### ACTION ITEM A:
List each category of person that the extract on family membership and material participation defines as a "member of the family."
### ACTION ITEM B:
Resume the extract on family membership and material participation, starting after its final sentence.

:: EXTRACT TO READ

Member of family.   The term “member of the family” includes only:
  • An ancestor (parent, grandparent, etc.) of the individual (where individual refers to either the decedent or a qualified heir);

  • The spouse of the individual;

  • A lineal descendant (child, stepchild, grandchild, etc.) of the individual, the individual's spouse, or a parent of the individual; or

  • The spouse, widow, or widower of any lineal descendant described above.

  A legally adopted child of an individual is treated as a child of that individual by blood.

Period of material participation.    
To determine whether the material participation requirement is satisfied, include periods during which the decedent's estate held the property.

  If a qualified heir dies before the required period has passed, any material participation requirement ends for that heir's portion of the property, provided the heir received a separate or other undivided interest from the decedent.

::::
:: SUPPLIED INFORMATION

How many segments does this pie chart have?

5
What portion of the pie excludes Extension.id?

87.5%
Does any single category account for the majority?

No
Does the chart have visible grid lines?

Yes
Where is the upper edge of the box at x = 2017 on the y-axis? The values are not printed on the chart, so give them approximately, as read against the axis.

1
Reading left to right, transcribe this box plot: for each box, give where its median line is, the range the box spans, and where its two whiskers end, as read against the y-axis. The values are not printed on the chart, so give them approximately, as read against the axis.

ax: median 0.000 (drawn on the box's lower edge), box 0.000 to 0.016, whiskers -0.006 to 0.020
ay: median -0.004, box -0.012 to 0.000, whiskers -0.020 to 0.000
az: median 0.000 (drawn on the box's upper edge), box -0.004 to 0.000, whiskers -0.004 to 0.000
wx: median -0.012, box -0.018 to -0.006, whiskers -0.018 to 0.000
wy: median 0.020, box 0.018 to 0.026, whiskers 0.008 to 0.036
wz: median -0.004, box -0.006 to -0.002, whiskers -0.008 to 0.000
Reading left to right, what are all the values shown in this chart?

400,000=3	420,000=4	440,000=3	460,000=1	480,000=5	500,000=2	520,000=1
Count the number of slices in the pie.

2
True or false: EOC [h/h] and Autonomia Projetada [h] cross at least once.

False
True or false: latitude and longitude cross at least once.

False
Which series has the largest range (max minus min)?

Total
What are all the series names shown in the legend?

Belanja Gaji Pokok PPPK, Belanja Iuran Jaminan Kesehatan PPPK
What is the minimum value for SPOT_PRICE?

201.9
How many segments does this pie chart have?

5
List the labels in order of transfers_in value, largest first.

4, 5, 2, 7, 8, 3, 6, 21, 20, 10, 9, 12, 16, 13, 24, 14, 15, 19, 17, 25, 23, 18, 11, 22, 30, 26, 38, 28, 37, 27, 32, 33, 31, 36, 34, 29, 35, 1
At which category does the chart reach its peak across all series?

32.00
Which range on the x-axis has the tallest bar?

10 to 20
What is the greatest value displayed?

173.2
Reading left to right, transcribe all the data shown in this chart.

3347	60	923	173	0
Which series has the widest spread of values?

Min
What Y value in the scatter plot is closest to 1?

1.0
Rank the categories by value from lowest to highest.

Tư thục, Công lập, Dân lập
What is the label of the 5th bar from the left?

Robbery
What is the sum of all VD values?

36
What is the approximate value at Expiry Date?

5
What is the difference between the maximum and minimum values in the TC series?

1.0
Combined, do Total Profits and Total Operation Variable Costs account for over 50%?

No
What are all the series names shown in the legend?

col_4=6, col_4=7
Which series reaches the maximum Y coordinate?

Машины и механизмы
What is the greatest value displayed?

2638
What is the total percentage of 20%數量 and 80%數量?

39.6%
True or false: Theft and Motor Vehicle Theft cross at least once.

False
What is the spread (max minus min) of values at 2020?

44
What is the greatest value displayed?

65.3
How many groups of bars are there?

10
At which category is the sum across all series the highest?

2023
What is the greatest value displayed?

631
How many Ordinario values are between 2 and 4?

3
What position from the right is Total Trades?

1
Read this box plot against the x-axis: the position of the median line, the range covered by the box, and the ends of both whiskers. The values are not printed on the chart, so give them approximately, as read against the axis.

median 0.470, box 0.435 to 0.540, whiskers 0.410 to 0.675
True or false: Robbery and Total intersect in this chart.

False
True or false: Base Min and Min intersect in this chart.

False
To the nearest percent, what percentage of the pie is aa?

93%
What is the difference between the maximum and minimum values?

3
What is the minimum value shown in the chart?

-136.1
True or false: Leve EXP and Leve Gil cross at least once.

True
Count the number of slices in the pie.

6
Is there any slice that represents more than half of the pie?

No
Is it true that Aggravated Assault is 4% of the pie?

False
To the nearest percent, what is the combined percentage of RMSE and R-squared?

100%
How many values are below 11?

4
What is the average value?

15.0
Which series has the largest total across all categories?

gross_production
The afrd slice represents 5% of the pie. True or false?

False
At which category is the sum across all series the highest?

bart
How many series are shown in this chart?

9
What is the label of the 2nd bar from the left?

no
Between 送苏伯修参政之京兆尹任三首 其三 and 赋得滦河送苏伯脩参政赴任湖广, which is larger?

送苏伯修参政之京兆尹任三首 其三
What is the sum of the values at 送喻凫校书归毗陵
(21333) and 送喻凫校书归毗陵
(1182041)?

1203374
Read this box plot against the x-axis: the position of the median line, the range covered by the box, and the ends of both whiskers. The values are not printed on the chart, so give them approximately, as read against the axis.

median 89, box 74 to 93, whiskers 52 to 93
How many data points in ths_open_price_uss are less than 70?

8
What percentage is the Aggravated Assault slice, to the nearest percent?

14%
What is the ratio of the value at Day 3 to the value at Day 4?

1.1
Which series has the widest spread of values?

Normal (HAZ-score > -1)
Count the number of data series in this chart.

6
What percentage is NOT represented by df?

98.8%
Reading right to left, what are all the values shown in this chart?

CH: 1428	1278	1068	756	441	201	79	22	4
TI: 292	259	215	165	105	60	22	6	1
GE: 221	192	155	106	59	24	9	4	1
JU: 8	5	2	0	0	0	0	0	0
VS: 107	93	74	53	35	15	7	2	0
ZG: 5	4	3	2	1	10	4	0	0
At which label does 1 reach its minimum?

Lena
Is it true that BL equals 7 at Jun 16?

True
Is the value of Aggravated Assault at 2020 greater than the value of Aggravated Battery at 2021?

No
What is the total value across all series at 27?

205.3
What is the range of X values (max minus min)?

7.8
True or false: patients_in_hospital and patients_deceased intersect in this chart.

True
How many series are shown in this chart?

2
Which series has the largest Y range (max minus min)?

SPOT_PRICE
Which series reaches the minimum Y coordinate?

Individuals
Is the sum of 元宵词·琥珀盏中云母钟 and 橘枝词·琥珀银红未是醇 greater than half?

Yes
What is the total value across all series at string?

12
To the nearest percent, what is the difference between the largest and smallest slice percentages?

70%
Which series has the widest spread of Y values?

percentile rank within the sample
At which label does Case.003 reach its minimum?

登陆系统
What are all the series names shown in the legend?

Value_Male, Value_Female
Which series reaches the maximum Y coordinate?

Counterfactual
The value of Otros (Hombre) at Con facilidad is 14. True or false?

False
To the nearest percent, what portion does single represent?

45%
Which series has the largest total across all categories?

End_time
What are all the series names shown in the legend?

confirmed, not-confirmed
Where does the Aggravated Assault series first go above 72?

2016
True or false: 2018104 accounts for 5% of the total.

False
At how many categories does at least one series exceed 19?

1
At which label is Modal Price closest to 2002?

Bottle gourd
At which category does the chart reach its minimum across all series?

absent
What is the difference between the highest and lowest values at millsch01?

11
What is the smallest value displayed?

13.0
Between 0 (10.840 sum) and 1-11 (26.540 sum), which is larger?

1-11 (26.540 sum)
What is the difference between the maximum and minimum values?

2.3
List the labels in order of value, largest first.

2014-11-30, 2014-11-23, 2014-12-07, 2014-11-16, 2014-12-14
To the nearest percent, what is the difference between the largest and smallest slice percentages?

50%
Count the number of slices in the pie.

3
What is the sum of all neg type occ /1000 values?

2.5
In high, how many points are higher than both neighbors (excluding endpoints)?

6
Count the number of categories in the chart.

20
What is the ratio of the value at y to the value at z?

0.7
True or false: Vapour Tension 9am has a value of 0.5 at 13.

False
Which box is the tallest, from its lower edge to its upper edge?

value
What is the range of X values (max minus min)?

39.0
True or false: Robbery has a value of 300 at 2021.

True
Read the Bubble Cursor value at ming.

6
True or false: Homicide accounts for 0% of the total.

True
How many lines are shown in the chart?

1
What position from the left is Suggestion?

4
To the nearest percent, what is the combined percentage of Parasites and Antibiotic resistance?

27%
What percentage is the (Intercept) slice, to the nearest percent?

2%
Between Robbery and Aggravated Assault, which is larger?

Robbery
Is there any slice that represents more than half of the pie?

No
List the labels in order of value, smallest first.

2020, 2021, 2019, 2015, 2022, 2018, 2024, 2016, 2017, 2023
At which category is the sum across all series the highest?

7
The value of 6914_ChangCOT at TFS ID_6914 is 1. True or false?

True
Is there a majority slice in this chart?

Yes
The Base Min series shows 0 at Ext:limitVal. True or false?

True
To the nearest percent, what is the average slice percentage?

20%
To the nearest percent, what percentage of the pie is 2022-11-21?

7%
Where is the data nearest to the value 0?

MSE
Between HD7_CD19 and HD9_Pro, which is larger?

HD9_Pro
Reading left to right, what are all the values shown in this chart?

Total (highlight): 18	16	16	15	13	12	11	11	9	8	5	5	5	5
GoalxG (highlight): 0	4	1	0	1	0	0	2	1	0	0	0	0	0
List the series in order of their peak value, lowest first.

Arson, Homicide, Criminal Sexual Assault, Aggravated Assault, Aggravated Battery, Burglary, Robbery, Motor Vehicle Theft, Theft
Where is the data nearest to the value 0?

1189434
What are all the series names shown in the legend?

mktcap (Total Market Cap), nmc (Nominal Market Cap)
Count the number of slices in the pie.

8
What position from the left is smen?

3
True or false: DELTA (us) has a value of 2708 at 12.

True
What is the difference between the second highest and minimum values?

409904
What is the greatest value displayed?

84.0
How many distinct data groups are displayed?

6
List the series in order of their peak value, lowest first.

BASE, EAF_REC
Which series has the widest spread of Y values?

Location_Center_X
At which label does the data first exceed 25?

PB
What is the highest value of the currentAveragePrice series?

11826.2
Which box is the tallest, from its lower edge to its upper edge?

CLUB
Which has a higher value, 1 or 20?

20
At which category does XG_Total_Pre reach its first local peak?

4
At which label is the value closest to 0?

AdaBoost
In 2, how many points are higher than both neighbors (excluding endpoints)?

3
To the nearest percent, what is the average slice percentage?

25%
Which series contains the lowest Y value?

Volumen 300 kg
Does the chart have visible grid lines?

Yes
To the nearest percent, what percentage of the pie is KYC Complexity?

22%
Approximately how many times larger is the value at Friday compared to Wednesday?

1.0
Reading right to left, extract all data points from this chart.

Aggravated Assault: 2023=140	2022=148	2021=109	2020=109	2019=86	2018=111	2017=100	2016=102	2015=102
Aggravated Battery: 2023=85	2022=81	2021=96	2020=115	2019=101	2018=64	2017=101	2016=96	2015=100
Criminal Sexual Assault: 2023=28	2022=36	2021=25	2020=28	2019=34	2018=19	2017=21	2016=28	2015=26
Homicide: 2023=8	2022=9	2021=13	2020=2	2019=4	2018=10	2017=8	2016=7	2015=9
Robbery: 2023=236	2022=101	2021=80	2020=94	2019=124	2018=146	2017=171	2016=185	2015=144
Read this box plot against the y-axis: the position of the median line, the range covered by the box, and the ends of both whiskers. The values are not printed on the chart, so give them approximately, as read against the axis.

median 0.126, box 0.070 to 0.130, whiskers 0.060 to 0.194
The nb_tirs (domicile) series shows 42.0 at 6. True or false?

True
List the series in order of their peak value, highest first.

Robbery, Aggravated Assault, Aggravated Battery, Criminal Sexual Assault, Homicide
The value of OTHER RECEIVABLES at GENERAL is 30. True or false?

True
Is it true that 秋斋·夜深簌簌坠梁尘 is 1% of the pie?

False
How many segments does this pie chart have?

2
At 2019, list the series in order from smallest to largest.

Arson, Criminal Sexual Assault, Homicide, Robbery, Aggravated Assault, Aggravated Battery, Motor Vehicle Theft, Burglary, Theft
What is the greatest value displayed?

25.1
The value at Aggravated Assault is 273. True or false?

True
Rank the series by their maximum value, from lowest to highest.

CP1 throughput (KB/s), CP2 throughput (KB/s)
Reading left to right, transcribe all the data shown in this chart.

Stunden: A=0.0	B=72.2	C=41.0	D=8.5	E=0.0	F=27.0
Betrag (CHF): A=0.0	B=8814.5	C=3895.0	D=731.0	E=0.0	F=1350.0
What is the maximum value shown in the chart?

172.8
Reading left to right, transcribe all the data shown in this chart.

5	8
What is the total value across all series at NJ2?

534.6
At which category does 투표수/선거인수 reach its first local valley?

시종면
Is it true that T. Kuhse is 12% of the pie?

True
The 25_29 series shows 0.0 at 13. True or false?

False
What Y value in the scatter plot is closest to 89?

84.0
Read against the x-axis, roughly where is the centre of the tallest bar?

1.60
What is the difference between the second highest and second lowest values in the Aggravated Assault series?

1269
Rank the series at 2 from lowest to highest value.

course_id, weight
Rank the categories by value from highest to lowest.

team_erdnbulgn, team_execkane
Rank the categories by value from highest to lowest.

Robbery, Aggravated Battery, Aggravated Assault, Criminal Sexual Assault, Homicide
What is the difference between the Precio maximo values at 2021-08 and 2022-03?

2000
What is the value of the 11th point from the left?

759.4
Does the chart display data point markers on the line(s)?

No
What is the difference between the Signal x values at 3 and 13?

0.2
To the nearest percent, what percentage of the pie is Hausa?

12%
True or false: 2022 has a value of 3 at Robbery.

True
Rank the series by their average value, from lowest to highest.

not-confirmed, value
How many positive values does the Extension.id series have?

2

::::

### EXERCISE RESPONSE A:
An ancestor (parent, grandparent, etc.) of the individual; the spouse of the individual; a lineal descendant (child, stepchild, grandchild, etc.) of the individual, the individual's spouse, or a parent of the individual; and the spouse, widow, or widower of any such lineal descendant.

### EXERCISE RESPONSE B:
  If qualified heirs receive successive interests in specially valued property (for example, a life estate and remainder interests), the material participation requirement does not end for any part of the property until the later of the expiration of the recapture period or the death of the last qualified heir.

  In determining whether the required participation has occurred, disregard brief periods (30 days or less) during which there was no material participation. But you may disregard these periods only if they were both preceded and followed by substantial periods (more than 120 days) in which there was uninterrupted material participation.

Required activities for material participation.   See the Instructions for Form 706.


See section 1014(a) for the basis of property acquired from a decedent.

Election to increase basis.   A qualified heir may elect to increase the basis of specially valued property when a taxable event (as defined on page 1) occurs. If this election is made, the basis of the property shall increase to the excess of the FMV amount on the decedent's date of death (or alternate valuation date, if applicable) over the value amount determined under section 2032A. Once the election is made, it is irrevocable.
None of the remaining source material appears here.